Recorded data

Start of Block

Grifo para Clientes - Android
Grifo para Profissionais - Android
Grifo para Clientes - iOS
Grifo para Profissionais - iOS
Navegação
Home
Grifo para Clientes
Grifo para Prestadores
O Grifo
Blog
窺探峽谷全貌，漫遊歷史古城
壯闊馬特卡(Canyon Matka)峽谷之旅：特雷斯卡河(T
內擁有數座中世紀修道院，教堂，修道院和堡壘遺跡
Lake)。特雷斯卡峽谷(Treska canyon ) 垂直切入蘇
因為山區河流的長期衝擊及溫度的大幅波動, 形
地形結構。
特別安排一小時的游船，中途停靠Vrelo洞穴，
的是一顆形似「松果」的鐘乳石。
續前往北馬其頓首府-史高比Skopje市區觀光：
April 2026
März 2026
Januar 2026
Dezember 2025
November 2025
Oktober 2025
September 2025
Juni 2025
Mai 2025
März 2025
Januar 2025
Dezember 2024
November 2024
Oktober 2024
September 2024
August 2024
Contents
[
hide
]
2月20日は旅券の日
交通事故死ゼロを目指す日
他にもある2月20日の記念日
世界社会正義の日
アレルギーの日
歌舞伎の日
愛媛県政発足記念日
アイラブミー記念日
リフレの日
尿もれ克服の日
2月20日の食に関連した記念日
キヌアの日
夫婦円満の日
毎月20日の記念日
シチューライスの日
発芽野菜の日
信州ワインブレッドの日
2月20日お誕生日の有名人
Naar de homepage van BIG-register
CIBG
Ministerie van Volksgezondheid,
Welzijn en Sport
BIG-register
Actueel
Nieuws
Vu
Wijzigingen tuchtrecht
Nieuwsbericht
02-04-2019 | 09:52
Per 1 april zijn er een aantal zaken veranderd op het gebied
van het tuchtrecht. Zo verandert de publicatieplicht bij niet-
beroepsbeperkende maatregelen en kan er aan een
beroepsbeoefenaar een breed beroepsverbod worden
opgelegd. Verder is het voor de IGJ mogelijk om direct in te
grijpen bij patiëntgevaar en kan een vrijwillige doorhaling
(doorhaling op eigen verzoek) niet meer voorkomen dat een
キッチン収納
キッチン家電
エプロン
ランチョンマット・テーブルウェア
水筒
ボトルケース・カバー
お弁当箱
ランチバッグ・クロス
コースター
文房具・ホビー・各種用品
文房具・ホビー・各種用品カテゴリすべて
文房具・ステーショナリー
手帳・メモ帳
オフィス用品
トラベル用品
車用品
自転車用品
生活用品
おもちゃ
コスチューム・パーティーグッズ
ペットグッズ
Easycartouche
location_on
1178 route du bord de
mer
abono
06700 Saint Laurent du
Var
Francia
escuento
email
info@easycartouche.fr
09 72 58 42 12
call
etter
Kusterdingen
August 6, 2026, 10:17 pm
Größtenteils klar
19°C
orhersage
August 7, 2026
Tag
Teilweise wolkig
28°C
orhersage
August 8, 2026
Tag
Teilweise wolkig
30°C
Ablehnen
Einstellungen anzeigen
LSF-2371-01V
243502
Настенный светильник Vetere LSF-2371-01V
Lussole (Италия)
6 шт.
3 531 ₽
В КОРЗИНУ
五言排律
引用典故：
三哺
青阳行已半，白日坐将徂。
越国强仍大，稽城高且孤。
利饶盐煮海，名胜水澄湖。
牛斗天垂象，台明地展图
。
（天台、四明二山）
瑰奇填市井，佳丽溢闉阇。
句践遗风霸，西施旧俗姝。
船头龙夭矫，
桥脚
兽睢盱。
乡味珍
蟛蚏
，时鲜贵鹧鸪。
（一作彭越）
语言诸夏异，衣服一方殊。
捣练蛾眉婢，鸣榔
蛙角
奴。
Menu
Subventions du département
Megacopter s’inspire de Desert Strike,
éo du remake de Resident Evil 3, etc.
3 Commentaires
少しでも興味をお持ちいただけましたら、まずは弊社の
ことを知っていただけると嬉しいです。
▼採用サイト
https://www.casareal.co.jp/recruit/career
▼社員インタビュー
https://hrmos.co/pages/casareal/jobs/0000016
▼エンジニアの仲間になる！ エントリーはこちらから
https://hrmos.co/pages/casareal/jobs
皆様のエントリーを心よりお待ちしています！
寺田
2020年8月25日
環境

End of Block

Could you write out all of the rows above again, line for line, without changing anything?

ANSWER BELOW -
Grifo para Clientes - Android
Grifo para Profissionais - Android
Grifo para Clientes - iOS
Grifo para Profissionais - iOS
Navegação
Home
Grifo para Clientes
Grifo para Prestadores
O Grifo
Blog
窺探峽谷全貌，漫遊歷史古城
壯闊馬特卡(Canyon Matka)峽谷之旅：特雷斯卡河(T
內擁有數座中世紀修道院，教堂，修道院和堡壘遺跡
Lake)。特雷斯卡峽谷(Treska canyon ) 垂直切入蘇
因為山區河流的長期衝擊及溫度的大幅波動, 形
地形結構。
特別安排一小時的游船，中途停靠Vrelo洞穴，
的是一顆形似「松果」的鐘乳石。
續前往北馬其頓首府-史高比Skopje市區觀光：
April 2026
März 2026
Januar 2026
Dezember 2025
November 2025
Oktober 2025
September 2025
Juni 2025
Mai 2025
März 2025
Januar 2025
Dezember 2024
November 2024
Oktober 2024
September 2024
August 2024
Contents
[
hide
]
2月20日は旅券の日
交通事故死ゼロを目指す日
他にもある2月20日の記念日
世界社会正義の日
アレルギーの日
歌舞伎の日
愛媛県政発足記念日
アイラブミー記念日
リフレの日
尿もれ克服の日
2月20日の食に関連した記念日
キヌアの日
夫婦円満の日
毎月20日の記念日
シチューライスの日
発芽野菜の日
信州ワインブレッドの日
2月20日お誕生日の有名人
Naar de homepage van BIG-register
CIBG
Ministerie van Volksgezondheid,
Welzijn en Sport
BIG-register
Actueel
Nieuws
Vu
Wijzigingen tuchtrecht
Nieuwsbericht
02-04-2019 | 09:52
Per 1 april zijn er een aantal zaken veranderd op het gebied
van het tuchtrecht. Zo verandert de publicatieplicht bij niet-
beroepsbeperkende maatregelen en kan er aan een
beroepsbeoefenaar een breed beroepsverbod worden
opgelegd. Verder is het voor de IGJ mogelijk om direct in te
grijpen bij patiëntgevaar en kan een vrijwillige doorhaling
(doorhaling op eigen verzoek) niet meer voorkomen dat een
キッチン収納
キッチン家電
エプロン
ランチョンマット・テーブルウェア
水筒
ボトルケース・カバー
お弁当箱
ランチバッグ・クロス
コースター
文房具・ホビー・各種用品
文房具・ホビー・各種用品カテゴリすべて
文房具・ステーショナリー
手帳・メモ帳
オフィス用品
トラベル用品
車用品
自転車用品
生活用品
おもちゃ
コスチューム・パーティーグッズ
ペットグッズ
Easycartouche
location_on
1178 route du bord de
mer
abono
06700 Saint Laurent du
Var
Francia
escuento
email
info@easycartouche.fr
09 72 58 42 12
call
etter
Kusterdingen
August 6, 2026, 10:17 pm
Größtenteils klar
19°C
orhersage
August 7, 2026
Tag
Teilweise wolkig
28°C
orhersage
August 8, 2026
Tag
Teilweise wolkig
30°C
Ablehnen
Einstellungen anzeigen
LSF-2371-01V
243502
Настенный светильник Vetere LSF-2371-01V
Lussole (Италия)
6 шт.
3 531 ₽
В КОРЗИНУ
五言排律
引用典故：
三哺
青阳行已半，白日坐将徂。
越国强仍大，稽城高且孤。
利饶盐煮海，名胜水澄湖。
牛斗天垂象，台明地展图
。
（天台、四明二山）
瑰奇填市井，佳丽溢闉阇。
句践遗风霸，西施旧俗姝。
船头龙夭矫，
桥脚
兽睢盱。
乡味珍
蟛蚏
，时鲜贵鹧鸪。
（一作彭越）
语言诸夏异，衣服一方殊。
捣练蛾眉婢，鸣榔
蛙角
奴。
Menu
Subventions du département
Megacopter s’inspire de Desert Strike,
éo du remake de Resident Evil 3, etc.
3 Commentaires
少しでも興味をお持ちいただけましたら、まずは弊社の
ことを知っていただけると嬉しいです。
▼採用サイト
https://www.casareal.co.jp/recruit/career
▼社員インタビュー
https://hrmos.co/pages/casareal/jobs/0000016
▼エンジニアの仲間になる！ エントリーはこちらから
https://hrmos.co/pages/casareal/jobs
皆様のエントリーを心よりお待ちしています！
寺田
2020年8月25日
環境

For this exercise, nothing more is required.